Life--thankfulness for life--a joy so deep that it wasn't far from pain--hoping--longing-yearning ... for what? Mary herself could not have told you--perhaps to be one with the starlight and the scent of flowers--to have the freedom of infinity--to express the inexpressible--
For a long time she stood at the window, the moon looking down upon her and bathing her face in its radiance.... Insensibly then the earth recalled her and her thoughts began to return to the events of the day.
"Oh, yes," she suddenly said to herself, "I knew there was something....
I wonder why the accountants stared at Burdon so...."
CHAPTER XXVIII
Far away, that same moon was watching another scene--a ship on the Southern sea throbbing its way to New York.
It was a steamer just out of Rio, its drawing rooms and upper decks filled with tourists doubly happy because they were going home.
On the steerage deck below, in the ap.r.o.n of a kitchen worker, a man was standing with his elbows on the rail--an uncertain figure in the moonlight. Once when he turned to look at the deck above, a lamp shone upon him. If you had been there you would have seen that while a beard covered much of his face, his cheeks were wasted and his eyes looked as though he needed rest.
He turned his glance out over the sea again, looking now to the north star and now to the roadway of ripples that led to the moon.
"I wonder if Rosa's asleep," he thought. "Eleven o'clock. She ought to be. It's a good school. She's lucky. So was I, that the old gentleman didn't get my letter...."

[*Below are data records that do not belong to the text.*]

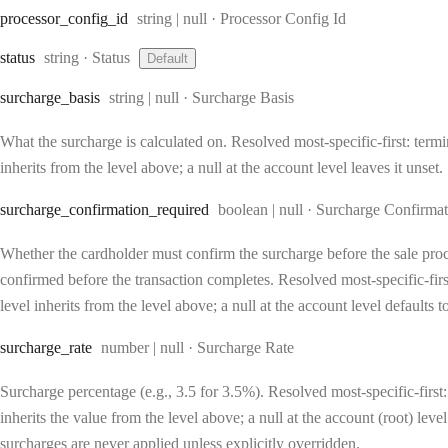
Type:
processor
_config
_id
string | null
·
Processor Config Id
Type:
status
string
·
Status
Default
Type:
surcharge
_basis
string | null
·
Surcharge Basis
What the surcharge is calculated on. Resolved most-specific-first: termin
inherits from the level above; a null at the account level leaves it unset.
Type:
surcharge
_confirmation
_required
boolean | null
·
Surcharge Confirmat
Whether the cardholder must confirm the surcharge before the sale proc
confirmed before the transaction completes. Resolved most-specific-first:
level inherits from the level above; a null at the account level defaults 
Type:
surcharge
_rate
number | null
·
Surcharge Rate
Surcharge percentage (e.g., 3.5 for 3.5%). Resolved most-specific-first: 
inherits the value from the level above; a null at the account (root) lev
surcharges are never applied unless explicitly overridden.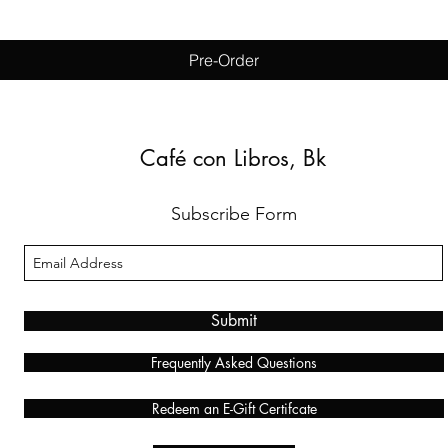
Pre-Order
Café con Libros, Bk
Subscribe Form
Submit
Frequently Asked Questions
Redeem an E-Gift Certifcate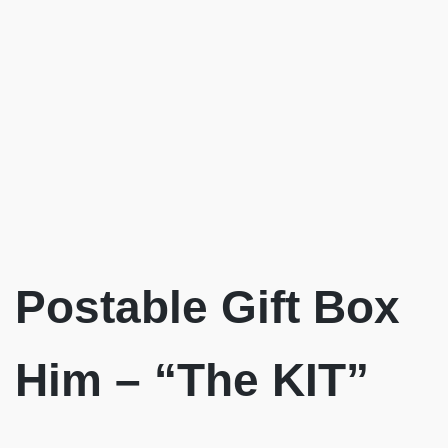
Postable Gift Box
Him – “The KIT”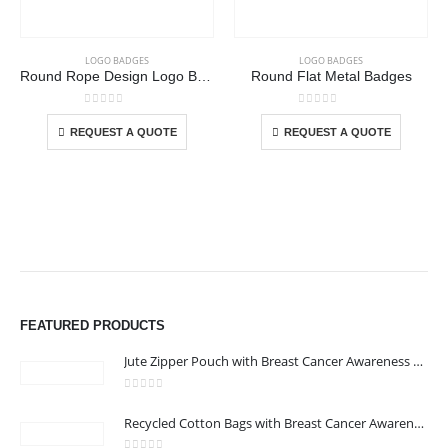
LOGO BADGES
LOGO BADGES
Round Rope Design Logo Badges
Round Flat Metal Badges
This product has multiple variants. The options may be chosen on the product page
This product has multiple variants. The options may be chosen on the product page
0
out of 5
0
out of 5
REQUEST A QUOTE
REQUEST A QUOTE
FEATURED PRODUCTS
Jute Zipper Pouch with Breast Cancer Awareness Logo
0
out of 5
ABOUT US
Recycled Cotton Bags with Breast Cancer Awareness Logo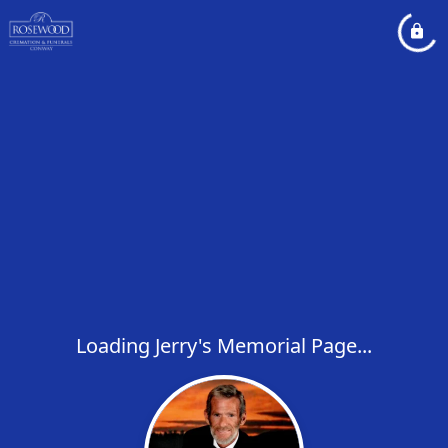
Loading Jerry's Memorial Page...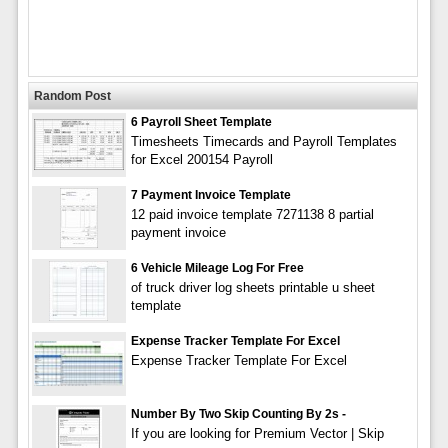
Random Post
6 Payroll Sheet Template
Timesheets Timecards and Payroll Templates
for Excel 200154 Payroll
7 Payment Invoice Template
12 paid invoice template 7271138 8 partial
payment invoice
6 Vehicle Mileage Log For Free
of truck driver log sheets printable u sheet
template
Expense Tracker Template For Excel
Expense Tracker Template For Excel
Number By Two Skip Counting By 2s -
If you are looking for Premium Vector | Skip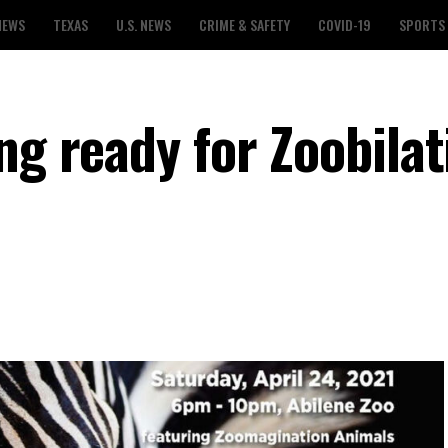
NEWS
TEXAS
U.S. NEWS
CRIME & SAFETY
COVID-19
SPORTS
ng ready for Zoobilat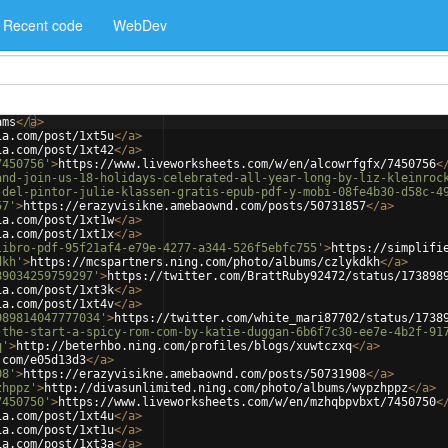
Recent code
WebDev
ams
</
a
>
ia.com/post/1xt5u
</
a
>
ia.com/post/1xt42
</
a
>
7450756'
>
https://www.liveworksheets.com/w/en/alcowrfgfx/7450756
<
and-join-us-18-holidays-celebrated-all-year-long-by-liz-kleinroc
-del-pintor-julie-klassen-gratis-epub-pdf-y-mobi-08fe4b30-d58c-4
57'
>
https://erazyvisikne.amebaownd.com/posts/50731857
</
a
>
ia.com/post/1xt1w
</
a
>
ia.com/post/1xt1x
</
a
>
libro-pdf-95f21af4-e79e-4277-a344-526f5ebfc755'
>
https://simplifi
dkh'
>
https://mcspartners.ning.com/photo/albums/czlykdkh
</
a
>
89034259759297'
>
https://twitter.com/BrattRuby92472/status/173898
ia.com/post/1xt3k
</
a
>
ia.com/post/1xt4v
</
a
>
989814047777034'
>
https://twitter.com/white_mari87702/status/1738
-the-start-a-spicy-rom-com-by-katie-duggan-6b6f7c30-ee7e-4b2f-91
q'
>
http://beterhbo.ning.com/profiles/blogs/xuwtczxq
</
a
>
.com/e05d13d3
</
a
>
08'
>
https://erazyvisikne.amebaownd.com/posts/50731908
</
a
>
zhppz'
>
http://divasunlimited.ning.com/photo/albums/wypzhppz
</
a
>
7450750'
>
https://www.liveworksheets.com/w/en/mzhqbpvbxt/7450750
<
ia.com/post/1xt4u
</
a
>
ia.com/post/1xt1u
</
a
>
ia.com/post/1xt3a
</
a
>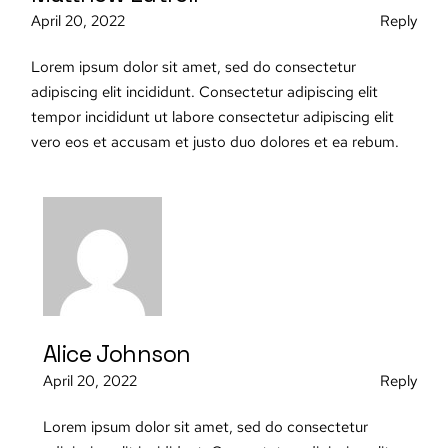
April 20, 2022
Reply
Lorem ipsum dolor sit amet, sed do consectetur
adipiscing elit incididunt. Consectetur adipiscing elit
tempor incididunt ut labore consectetur adipiscing elit
vero eos et accusam et justo duo dolores et ea rebum.
Alice Johnson
April 20, 2022
Reply
Lorem ipsum dolor sit amet, sed do consectetur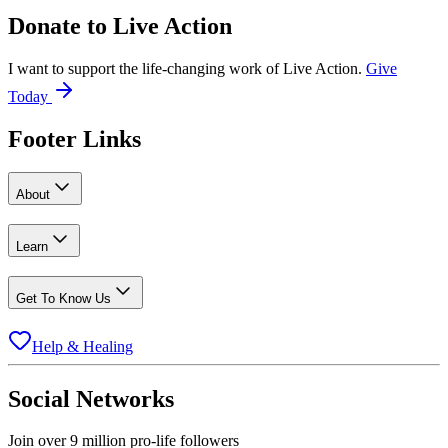
Donate to
Live Action
I want to support the life-changing work of Live Action.
Give
Today
Footer Links
About
Learn
Get To Know Us
Help & Healing
Social Networks
Join over 9 million pro-life followers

On the deck above, a violin and harp were accompanying a piano.
"That's where I ought to be--up there," he thought, "not peeling potatoes and scouring pans down here. All I have to do is to go up and announce myself...." He smiled--a grim affair. "Yes, all I have to do is to go up and announce myself.... They'd take care of me, all right!"
He lifted his hand and thoughtfully rubbed his beard.
"As long as I stick to Russian, I'm safe. Nicholas Rapieff--n.o.body has suspected me now for fifteen years. Paul Spencer's dead--dead long ago.
But, somehow or other, I have taken it into my head that I would like to see the place where he was born...."
His glance were on the ripples that led to the moon.
"I wonder if the orchard is still back of the house," he thought, "and the winesap tree I fell out of. I wonder if old Hutch is dead yet. I remember he carried me in the house, and the very next week I knocked the clock down on him.... I wonder if that swimming hole is still there where the river turns below the dam. That was the best of all.... I remember how I liked to lie there--an innocent kid--and dream what I was going to do when I was a man.... Lord in Heaven, what wouldn't I give to dream those dreams again...."
On the upper deck the dance had come to an end.
"Time to turn in," thought Paul.
He crossed to the steerage door and a moment later the moon was shining on an empty deck.